Windows has two function calls for everything that requires text, a FoobarA() and a FoobarW(). The *W() functions take UTF-16 encoded strings, the *A() takes strings in the current codepage. However, Windows doesn't support a UTF-8 code page, so you can't directly use it in that sense with the *A() functions, nor would you want to depend on that being set by users. If you want "Unicode" in Windows, use the Unicode-capable (*W) functions. There are tutorials out there, Googling "Unicode Windows tutorial" should get you some.
If you are storing UTF-8 data in a std::string, then before you pass it off to Windows, convert it to UTF-16 (Windows provides functions for doing such), and then pass it to Windows.

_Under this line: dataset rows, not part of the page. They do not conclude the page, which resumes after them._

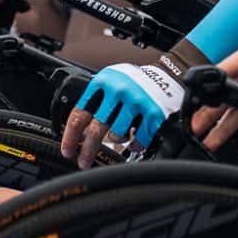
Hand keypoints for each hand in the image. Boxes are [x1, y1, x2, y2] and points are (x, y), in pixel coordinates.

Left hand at [61, 62, 187, 167]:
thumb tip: (78, 131)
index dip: (70, 136)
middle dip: (87, 151)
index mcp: (103, 82)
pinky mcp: (152, 114)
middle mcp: (118, 91)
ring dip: (116, 141)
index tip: (68, 150)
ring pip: (116, 136)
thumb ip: (96, 101)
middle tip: (83, 161)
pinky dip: (134, 145)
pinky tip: (134, 141)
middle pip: (95, 130)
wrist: (169, 75)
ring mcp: (136, 102)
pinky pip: (137, 141)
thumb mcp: (111, 82)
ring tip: (120, 137)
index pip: (79, 114)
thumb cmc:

Many of these problems arise from C/C++ being generally encoding-agnostic. char
isn't really a character, it's just an integral type. Even using char
arrays to store UTF-8 data can get you into trouble if you need to access individual code units, as char
's signed-ness is left undefined by the standards. A statement like str[x] < 0x80
to check for multiple-byte characters can quickly introduce a bug. (That statement is always true if char
is signed.) A UTF-8 code unit is an unsigned integral type with a range of 0-255. That maps to the C type of uint8_t
exactly, although unsigned char
works as well. Ideally then, I'd make a UTF-8 string an array of uint8_t
s, but due to old APIs, this is rarely done.
Some people have recommended wchar_t
, claiming it to be "A Unicode character type" or something like that. Again, here the standard is just as agnostic as before, as C is meant to work anywhere, and anywhere might not be using Unicode. Thus, wchar_t
is no more Unicode than char
. The standard states:
which is an integer type whose range of values can represent distinct codes for all members of the largest extended character set specified among the supported locales
In Linux, a wchat_t
represents a UTF-32 code unit / code point. It is thus 4 bytes. However, in Windows, it's a UTF-16 code unit, and is only 2 bytes. (Which, I would have said does not conform to the above, since 2-bytes cannot represent all of Unicode, but that's the way it works.) This size difference, and difference in data encoding, clearly puts a strain on portability. The Unicode standard itself recommends against wchar_t
if you need portability. (§5.2)
The end lesson: I find it easiest to store all my data in some well-declared format. (Typically UTF-8, usually in std::string's, but I'd really like something better.) The important thing here is not the UTF-8 part, but rather, I know that my strings are UTF-8. If I'm passing them to some other API, I must also know that that API expects UTF-8 strings. If it doesn't, then I must convert them. (Thus, if I speak to Window's API, I must convert strings to UTF-16 first.) A UTF-8 text string is an "orange", and a "latin1" text string is an "apple". A char
array that doesn't know what encoding it is in is a recipe for disaster.